Argon’s most potent function, however, is its neuroprotective function. It has been discovered that argon attenuates brain injury, reducing brain inflammation and preserving neurons from damage due to ischemia. Studies have shown that argon is especially active in the cells responsible for higher functions – such as microglia, neurons, and astrocytes.

Based on the special neuro-related properties of argon described above, we have suggested that argon in the atmosphere of a rocky planet may be a bioindicator of highly organized life. By this we mean life similar to “intelligent” life here on Earth, akin to humans or bees, with brain activity and the capacity for sophisticated behaviors such as learning, decision making, planning, and social interaction. Argon may be indicative of such life, just as water indicates rocky planets’ potential habitability or oxygen – with the advanced age of a planet – may indicate complex life has developed. For argon to be a bioindicator though, the planet also has to be potentially habitable, with water, an atmosphere, and an age sufficiently long enough to allow complex life to have evolved.

What advice do you have for people who want to study biosignatures and bioindicators?

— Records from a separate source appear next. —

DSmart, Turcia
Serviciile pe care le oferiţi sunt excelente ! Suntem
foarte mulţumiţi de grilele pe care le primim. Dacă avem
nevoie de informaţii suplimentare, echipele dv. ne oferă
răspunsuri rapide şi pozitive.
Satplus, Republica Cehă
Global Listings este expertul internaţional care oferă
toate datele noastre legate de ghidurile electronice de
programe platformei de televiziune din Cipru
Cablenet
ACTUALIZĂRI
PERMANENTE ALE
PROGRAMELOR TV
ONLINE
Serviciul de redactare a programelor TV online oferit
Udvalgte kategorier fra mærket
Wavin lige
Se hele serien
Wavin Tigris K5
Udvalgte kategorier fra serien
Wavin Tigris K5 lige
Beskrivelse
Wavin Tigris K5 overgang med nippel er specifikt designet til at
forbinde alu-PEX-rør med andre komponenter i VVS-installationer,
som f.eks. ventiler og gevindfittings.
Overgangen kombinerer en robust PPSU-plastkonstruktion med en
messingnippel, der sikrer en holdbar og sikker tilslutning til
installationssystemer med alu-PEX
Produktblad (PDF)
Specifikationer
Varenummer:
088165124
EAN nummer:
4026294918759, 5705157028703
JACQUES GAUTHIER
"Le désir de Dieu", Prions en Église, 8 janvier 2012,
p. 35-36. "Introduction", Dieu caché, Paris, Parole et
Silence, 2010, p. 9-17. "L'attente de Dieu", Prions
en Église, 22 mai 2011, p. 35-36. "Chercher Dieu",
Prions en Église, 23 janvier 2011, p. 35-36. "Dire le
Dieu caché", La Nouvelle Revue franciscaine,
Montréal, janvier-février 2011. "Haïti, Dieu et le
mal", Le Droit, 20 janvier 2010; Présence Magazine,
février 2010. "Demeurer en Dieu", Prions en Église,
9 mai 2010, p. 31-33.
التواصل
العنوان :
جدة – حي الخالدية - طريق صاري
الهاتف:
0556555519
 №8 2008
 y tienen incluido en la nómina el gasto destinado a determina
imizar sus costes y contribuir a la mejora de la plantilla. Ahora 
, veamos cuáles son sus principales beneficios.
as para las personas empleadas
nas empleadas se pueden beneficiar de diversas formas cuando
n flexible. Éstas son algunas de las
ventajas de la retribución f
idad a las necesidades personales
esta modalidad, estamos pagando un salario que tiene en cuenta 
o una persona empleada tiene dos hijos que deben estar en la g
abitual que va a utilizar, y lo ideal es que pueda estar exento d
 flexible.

That is a very interesting question. Astrobiology is a transdisciplinary subject integrating astrophysics, chemistry, biology, planetary science, and even ecology. It has also now become a challenging problem in astroinformatics, which is part of computational astrophysics. So, there are many pathways for people who want to study biosignatures or bioindicators. One can be an astronomer because biosignatures are detected spectroscopically and devising and understanding detection methods requires understanding astronomical techniques. Or one can be a biologist or chemist, since understanding the specifics of living organisms and the byproducts of their metabolisms requires knowing biochemistry. One can even be a geologist or planetary scientist, as it is necessary to know about abiotic production to be able to either confirm or discard signatures’ biotic origins.

What is important is to have a good background in one of these fields. Then it is possible to expand your knowledge into a neighboring field or to work with collaborators to combine knowledge. This subject of biosignatures is rather new, and I do not know of any textbooks yet. But there are some good reviews on the topic of biosignatures. One is right from when the concept was developed: an article from 2002 by Des Marais and others called “Remote sensing of planetary properties and biosignatures on extrasolar terrestrial planets.” There’s also another more recent one I would recommend checking out: an article from 2018 by Walker and others called “Exoplanet Biosignatures: Future Directions.”